How Identity Governance Protects Your Business
Security used to be as simple as a lock and key: if you had a key, you had permission to open a given door and access the room behind it. In its early stages, company network security followed this real-world methodology, using a straightforward system where every employee was given the same key to access the same information.
Back then, employees and systems were on-site, and getting access to that key wasn’t easy for threat actors. But physical boundaries have since been extended, becoming more fluid as factors like increased cloud usage and demands for remote work capabilities rewrite the rules of engagement in enterprise security.
With these changes, hackers have uncovered methods for opening doors that protect stores of valuable information without being in physical proximity to those systems. Their primary target: user identities. In fact, 81% of all security attacks are aimed at stealing credentials so that they can be sold on the dark web to other bad actors looking to access other accounts.
So, if we know the issue, why is it so hard to prevent it? The reason identity hacking is so successful is because of that ‘one key, one door’ policy. In order to better protect their user data, companies need to implement modern identity governance practices that address security in a more comprehensive manner.
The new security battlefield
Most enterprises make sure that users only have access to the information and systems they need, but they do so using manual processes. As their workforces and systems increase in complexity and diversity, this system is becoming unmanageable.
Recent research shows that on average, 33% of internal users are inactive but haven’t had permissions removed. These could be employees who have permanently left, those on leave, or those whose job description—and thus the tools they use—has changed. Another 30% of companies leave sensitive folders open to every employee, with no identity access management applied. This not only places unnecessary additional demands on IT teams, but opens businesses up to the security risks that inevitably accompany human error.
Businesses need to look to identity access governance to protect themselves from evolving security threats and comply with industry regulations.
What is identity governance?
Identity governance provides enterprises with policy-based user identity management and access control. It supports their security and regulatory compliance efforts, enabling them to define, enforce, and review identity access management policies, map them to compliance requirements, and audit user access.
The primary features of identity governance include user administration, privileged identity management, identity intelligence, and role-based identity administration and analytics. Combined, these characteristics enable businesses to automate workflows, manage user permissions, stay compliant with data security regulations, and scale their organization.
Identity governance ensures compliance, and protects businesses from complexity
Modern employee lifecycles are more complex than ever before. It used to be that an employee would start in the mailroom, and slowly work their way up the company ladder to the top. Today, it’s more likely for an employee to change departments, leave and return, work as a contractor before coming on full-time, or transition from vendor to employee. With this massive network of permissions, it’s important to assign policies that are capable of automatically managing changes as user lifecycles evolve.
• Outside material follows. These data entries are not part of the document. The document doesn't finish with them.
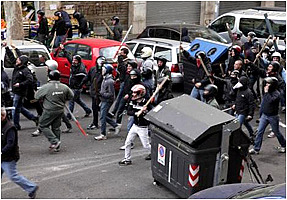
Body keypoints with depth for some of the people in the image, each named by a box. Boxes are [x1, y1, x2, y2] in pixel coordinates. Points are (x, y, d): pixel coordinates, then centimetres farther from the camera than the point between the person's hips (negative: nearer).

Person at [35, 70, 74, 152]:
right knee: (56, 127, 15)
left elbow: (36, 96, -5)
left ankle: (54, 141, -5)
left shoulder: (46, 87, -15)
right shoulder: (64, 87, -4)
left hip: (49, 111, -5)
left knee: (43, 125, 8)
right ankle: (56, 147, 21)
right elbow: (71, 96, 10)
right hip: (60, 111, 5)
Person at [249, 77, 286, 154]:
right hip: (264, 115, 6)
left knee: (276, 132, 10)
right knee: (260, 132, 1)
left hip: (273, 116, -6)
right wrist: (261, 114, 17)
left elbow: (270, 101, -35)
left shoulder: (276, 93, -17)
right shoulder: (267, 92, 3)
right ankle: (256, 149, 4)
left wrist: (266, 92, -27)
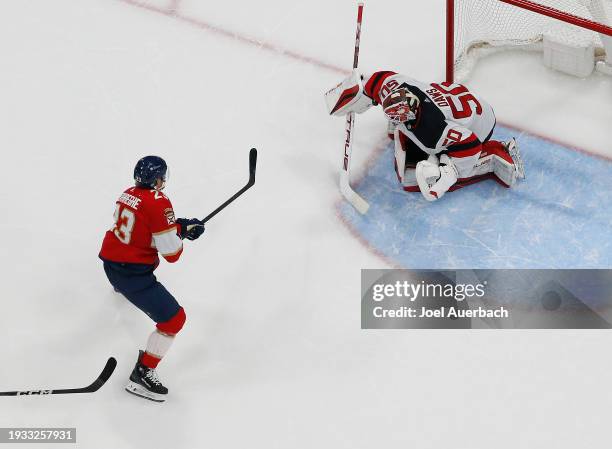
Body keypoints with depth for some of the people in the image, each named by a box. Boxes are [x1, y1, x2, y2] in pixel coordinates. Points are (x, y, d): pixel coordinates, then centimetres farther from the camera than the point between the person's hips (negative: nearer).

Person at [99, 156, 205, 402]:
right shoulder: (158, 202, -20)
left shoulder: (128, 194, 3)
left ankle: (121, 286, 80)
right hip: (133, 274, -9)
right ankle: (142, 375, -6)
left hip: (110, 261, 9)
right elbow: (171, 253, -19)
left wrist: (180, 225, 10)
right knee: (174, 318, -7)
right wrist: (182, 232, 2)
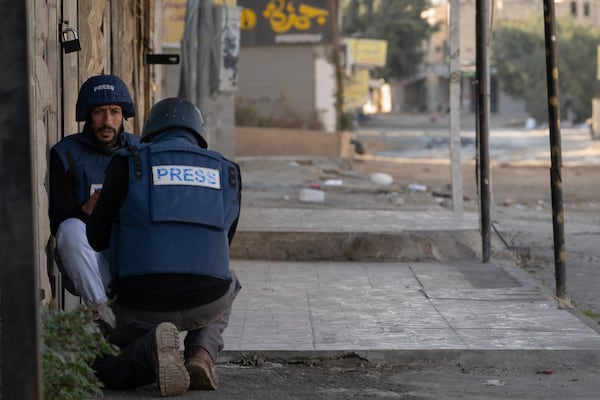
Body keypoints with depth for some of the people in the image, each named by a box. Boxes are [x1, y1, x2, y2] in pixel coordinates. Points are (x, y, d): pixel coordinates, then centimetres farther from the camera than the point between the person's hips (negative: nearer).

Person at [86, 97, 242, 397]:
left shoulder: (128, 164, 7)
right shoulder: (227, 174, 16)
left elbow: (96, 239, 11)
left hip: (141, 304, -2)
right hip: (205, 302, 2)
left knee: (106, 372, 25)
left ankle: (152, 349, -11)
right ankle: (202, 354, 8)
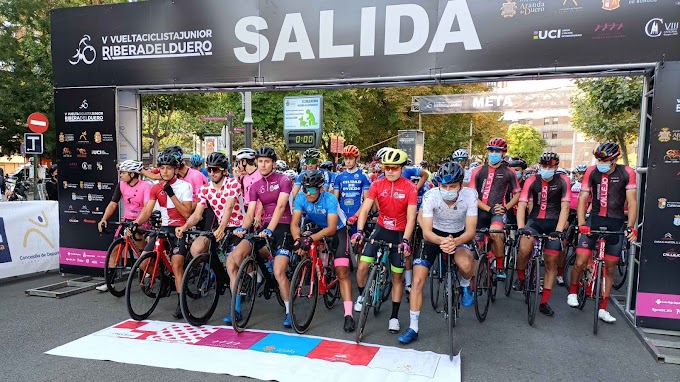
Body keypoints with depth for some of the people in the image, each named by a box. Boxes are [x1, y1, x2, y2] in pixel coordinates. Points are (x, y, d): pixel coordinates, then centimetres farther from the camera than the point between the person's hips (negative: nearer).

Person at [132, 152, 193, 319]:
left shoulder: (185, 186, -6)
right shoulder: (156, 188, 8)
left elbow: (186, 213, -15)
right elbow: (147, 211, 0)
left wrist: (171, 194, -20)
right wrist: (135, 223, -19)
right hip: (164, 228, 6)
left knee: (177, 265, -18)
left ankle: (181, 304, -9)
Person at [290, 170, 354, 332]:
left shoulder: (330, 199, -32)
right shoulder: (301, 197, -23)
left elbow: (331, 228, -38)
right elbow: (294, 223, -25)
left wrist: (311, 239, -51)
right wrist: (298, 239, -46)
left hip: (337, 230, -5)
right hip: (315, 227, 5)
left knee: (342, 272, -13)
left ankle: (348, 315, -14)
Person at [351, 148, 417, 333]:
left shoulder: (409, 187, -14)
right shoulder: (377, 184, -8)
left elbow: (411, 217, -19)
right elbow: (365, 209, -15)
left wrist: (406, 240, -30)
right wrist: (359, 231, -29)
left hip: (399, 234, -2)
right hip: (380, 230, 2)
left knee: (397, 277, 6)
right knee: (362, 267, -9)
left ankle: (394, 316, 20)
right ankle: (362, 296, 22)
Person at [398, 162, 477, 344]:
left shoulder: (470, 195, -25)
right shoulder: (430, 196, -27)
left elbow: (471, 230, -26)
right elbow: (426, 231, -28)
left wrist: (454, 242, -47)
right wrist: (442, 241, -50)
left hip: (459, 235, 0)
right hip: (435, 235, 1)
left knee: (465, 264, -34)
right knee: (418, 280, -9)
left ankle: (465, 286, 4)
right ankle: (413, 328, 5)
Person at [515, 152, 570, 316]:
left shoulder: (562, 182, -6)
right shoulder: (531, 181, -7)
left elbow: (564, 208, -11)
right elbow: (522, 205, -13)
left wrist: (558, 230, -22)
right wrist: (521, 227, -27)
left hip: (554, 223, 1)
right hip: (535, 220, -1)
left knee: (551, 262, 1)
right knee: (524, 249, -29)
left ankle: (544, 303, 13)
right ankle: (520, 278, 1)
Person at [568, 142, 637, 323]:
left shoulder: (627, 173, -6)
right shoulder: (592, 171, -5)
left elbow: (632, 201, -9)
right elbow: (582, 199, -7)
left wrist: (630, 227, -20)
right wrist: (581, 224, -17)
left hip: (616, 223, 1)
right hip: (594, 219, 0)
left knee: (609, 268, 8)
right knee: (580, 262, -9)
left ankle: (603, 309, 19)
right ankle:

Implementing identity governance can be the best approach for protecting your organization and its employees by offering three distinct areas of protection:
- Access discovery: Identity governance and administration begins with access discovery, which provides insight into user accounts and permissions (who needs what, and when), and reconciles user identity and other target resources the enterprise doesn’t have control over (what outside apps and services users are accessing). Armed with this knowledge, IT is better prepared to protect against identity theft and other attacks.
- User access: Enterprises can then provide users with rule-based and request-based access to cloud applications, preventing unauthorized users from accessing sensitive data. They can also extend legacy integrations to their on-premises and hosted applications, implementing a request approval process that tracks user access requests and approvals.
- Compliance reporting: Once this provisioning is in place, enterprises can produce compliance reports that provide a snapshot of which users have access to which information at any given time. These reports can also provide insights on user and application access and as well as password changes, which can indicate anomalies or threats in their systems.
As enterprise networks and workforces expand beyond the network edge, identity governance becomes crucial to protecting them from the latest security threats and complying with evolving regulations.